At the beginning of 1989 the Polish Ecological Club started to fight for the closing down of the plant. The ministry replied with a plan for modernizing the old plant. The modernization would mean a complete replacement of its four banks of coke ovens and the process would last for about 10 years. That concept obviously did not satisfy anybody. In the spring of 1989 the "Freedom and Peace" movement joined in the campaign to close the plant. They organized a street demonstration and in December, in the city centre, collected signatures on a petition proposing to close the plant. Also in December an M.P. for Gliwice (a member of the OKP - Citizens' Parliamentary Club) Mr Steinhof introduced his question to the Seym (the Lower House of the Parliament).
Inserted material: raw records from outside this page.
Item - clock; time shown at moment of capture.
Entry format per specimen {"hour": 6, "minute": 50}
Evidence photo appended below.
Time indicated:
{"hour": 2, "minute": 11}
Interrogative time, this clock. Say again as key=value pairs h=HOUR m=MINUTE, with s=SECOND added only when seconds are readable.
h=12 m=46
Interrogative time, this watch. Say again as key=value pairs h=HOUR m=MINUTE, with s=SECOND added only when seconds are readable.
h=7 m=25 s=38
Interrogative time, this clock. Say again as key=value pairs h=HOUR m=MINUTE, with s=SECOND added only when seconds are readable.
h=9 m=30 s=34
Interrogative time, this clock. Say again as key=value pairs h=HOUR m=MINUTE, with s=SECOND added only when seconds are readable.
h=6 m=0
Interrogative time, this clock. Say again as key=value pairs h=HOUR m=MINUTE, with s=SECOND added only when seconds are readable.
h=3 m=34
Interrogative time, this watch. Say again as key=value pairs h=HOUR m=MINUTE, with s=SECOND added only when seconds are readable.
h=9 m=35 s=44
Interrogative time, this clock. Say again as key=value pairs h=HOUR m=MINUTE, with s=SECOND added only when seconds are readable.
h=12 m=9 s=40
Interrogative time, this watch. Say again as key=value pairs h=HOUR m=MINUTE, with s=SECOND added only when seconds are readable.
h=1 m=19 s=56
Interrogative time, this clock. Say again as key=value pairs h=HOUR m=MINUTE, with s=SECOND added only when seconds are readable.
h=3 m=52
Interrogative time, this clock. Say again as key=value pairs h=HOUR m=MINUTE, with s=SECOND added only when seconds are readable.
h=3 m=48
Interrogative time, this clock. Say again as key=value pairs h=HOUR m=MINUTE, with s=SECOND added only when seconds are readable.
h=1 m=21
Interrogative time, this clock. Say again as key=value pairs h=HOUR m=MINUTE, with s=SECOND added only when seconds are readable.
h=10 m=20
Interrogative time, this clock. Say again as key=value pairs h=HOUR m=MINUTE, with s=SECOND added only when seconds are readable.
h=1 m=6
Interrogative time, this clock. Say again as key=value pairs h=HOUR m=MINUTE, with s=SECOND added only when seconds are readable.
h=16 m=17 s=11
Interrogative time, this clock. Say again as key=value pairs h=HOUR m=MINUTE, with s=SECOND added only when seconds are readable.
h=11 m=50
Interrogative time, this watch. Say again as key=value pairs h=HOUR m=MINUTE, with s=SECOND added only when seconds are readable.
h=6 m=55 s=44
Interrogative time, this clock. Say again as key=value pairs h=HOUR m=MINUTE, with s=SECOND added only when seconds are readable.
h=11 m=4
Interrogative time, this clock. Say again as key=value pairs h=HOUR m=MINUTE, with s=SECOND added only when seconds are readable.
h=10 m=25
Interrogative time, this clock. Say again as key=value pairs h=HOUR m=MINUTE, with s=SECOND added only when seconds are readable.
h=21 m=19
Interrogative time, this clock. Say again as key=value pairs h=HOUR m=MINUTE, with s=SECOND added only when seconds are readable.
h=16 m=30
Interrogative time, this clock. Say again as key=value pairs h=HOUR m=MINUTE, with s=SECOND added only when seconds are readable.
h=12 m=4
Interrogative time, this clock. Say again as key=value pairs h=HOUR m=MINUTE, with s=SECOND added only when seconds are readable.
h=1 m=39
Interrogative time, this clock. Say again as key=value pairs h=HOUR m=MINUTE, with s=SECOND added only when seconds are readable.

Under this pressure, Minister Syryjczyk decided to close down two banks of coke ovens by the end of this year and the other two by the middle of next year. It means that in a little more than a year Gliwice's biggest polluter will cease to exist.
The OKP city council candidates who are members of the Polish Ecological Club hope to increase the rights of the local self-governments, which would make it possible to liquidate the coking plant by the end of this year. Moreover, they have some other proposals, e.g. to introduce very high fines for polluting the environment and to construct a bypass around the city.
It is worth remarking that the problem of the Gliwice coking plant is a rare example of fruitful cooperation between the Ecological Club, the "Freedom and Peace" Movement and the Citizens' Committee. What is more, even minister (of industry) Syryjczyk has not made violent objections.